Would you retype the listing below word for word, without any of its pictures?

—————

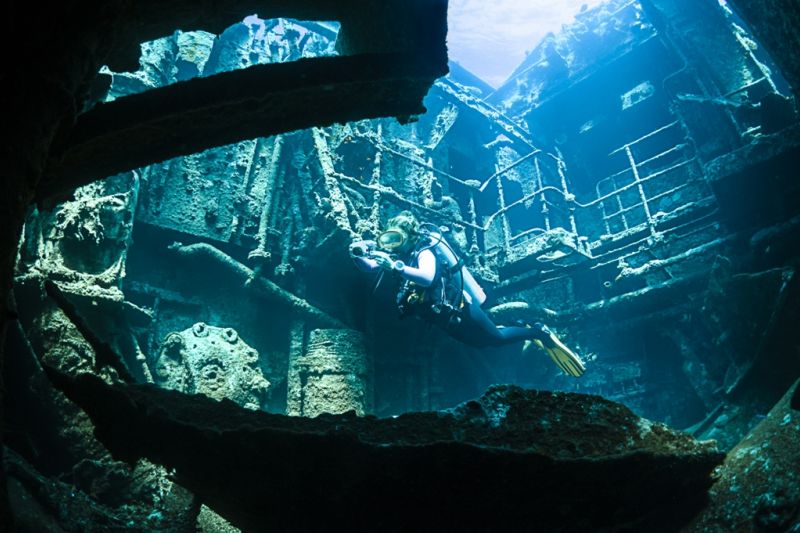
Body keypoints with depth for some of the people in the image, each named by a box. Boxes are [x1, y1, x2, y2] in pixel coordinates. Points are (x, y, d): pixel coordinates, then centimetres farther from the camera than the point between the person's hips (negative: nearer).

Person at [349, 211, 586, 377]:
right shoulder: (400, 255, 1)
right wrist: (358, 254, -27)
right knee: (480, 342, 24)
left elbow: (427, 278, -44)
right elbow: (369, 267, -8)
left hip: (461, 310, -9)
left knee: (496, 338, 3)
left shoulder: (425, 251, -22)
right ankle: (527, 331, 39)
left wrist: (395, 266, -53)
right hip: (449, 315, 9)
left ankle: (540, 333, 22)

—————

> Task result:
Body keypoints with depth for some of the people in the image, each named by a box. Boxes are [x1, y1, x2, y2] in pixel coordinates. Points are (x, y, d): pixel coordinates, then centimetres farther from the camera than the point between the person's hips (negative: nearer).

Person at [349, 211, 586, 377]:
right shoulder: (400, 255, 1)
right wrist: (358, 254, -27)
right knee: (480, 342, 24)
left elbow: (427, 278, -44)
right elbow: (369, 267, -8)
left hip: (461, 310, -9)
left knee: (496, 338, 3)
left shoulder: (425, 251, -22)
right ankle: (527, 331, 39)
left wrist: (395, 266, -53)
right hip: (449, 315, 9)
left ankle: (540, 333, 22)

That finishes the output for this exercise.